Physicists at CERN investigate potential Lorentz symmetry violations in top quark pair production

A physicist in charge of CERN’s large -scale Hadronco Rider has tested whether top queks follow Albert Einstein’s special theory.

Installation of CMS beam pipe. Image credit: CERN / CMS collaboration.

In addition to quantum mechanics, Albert Einstein’s special relativity is functioning as the basis of the standard model of particle physics.

In that mind, there is a concept called Lorentz symmetry. The experimental results do not depend on the direction or speed of the experiment in which they were taken.

Special relativity has endured the trials of time.
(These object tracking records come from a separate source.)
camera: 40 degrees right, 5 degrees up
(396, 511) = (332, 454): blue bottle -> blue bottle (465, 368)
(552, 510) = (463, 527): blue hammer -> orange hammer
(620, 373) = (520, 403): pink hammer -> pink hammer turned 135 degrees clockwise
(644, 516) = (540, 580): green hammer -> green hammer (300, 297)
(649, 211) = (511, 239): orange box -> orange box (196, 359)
However, some theories, including specific models in string rationale, predict that very high energy does not work with special relativity and experimental observation depends on the direction of space -time experiments.
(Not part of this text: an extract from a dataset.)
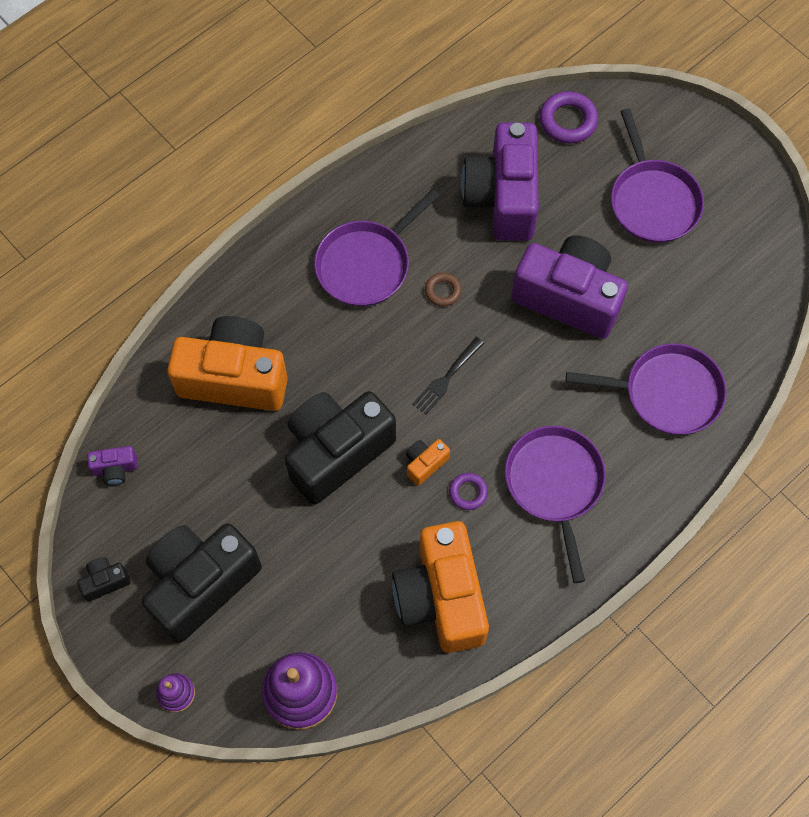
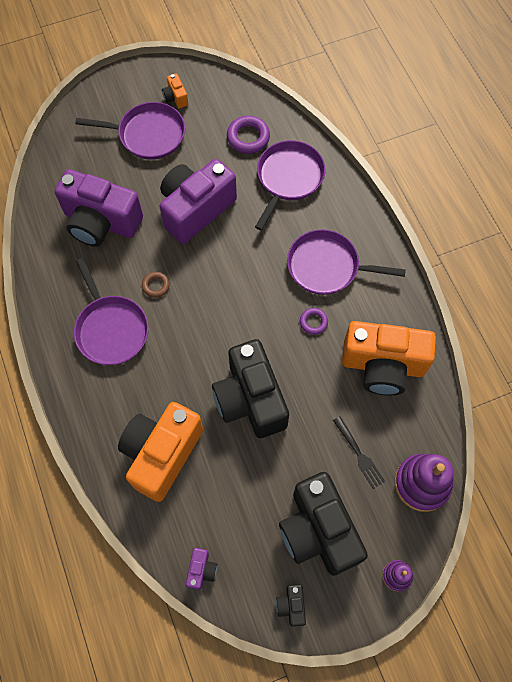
camera: 70 degrees left, 0 degrees up
(425, 463) = (282, 342): orange camera -> orange camera (175, 97)
(447, 377) = (223, 306): black fork -> black fork (358, 454)
(568, 121) = (62, 161): purple ring -> purple ring (248, 137)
Lorentz’s remnants of the symmetry destruction can be observed with low -energy, such as the energy of a large hoodron co -rider (LHC), but has not been found on LHC or other colliders despite previous efforts.

In a new study, CMS physicists have searched for Lorentz symmetry on LHC using the top quark pair, the most known basic particles.

“In this case, relying on the direction of the experiment means that the speed at which the top quark pair is generated by the LHC collision in the LHC is different over time,” they said.

“To be more accurate, the average direction of the top quark generated in the center of the LHC proton beam and the center of the CMS experiment also changes because the earth rotates around the axis.”

“As a result, and if there is a priority in space -time, the production rate of the highest pair varies by era.”

“Therefore, finding a deviation from a certain speed will discover the direction of space -time priority.”

The new results of the team based on the LHC’s second execution data consistent with a certain speed. In other words, Lorentz’s symmetry is not broken, and Einstein’s special relativity remains effective.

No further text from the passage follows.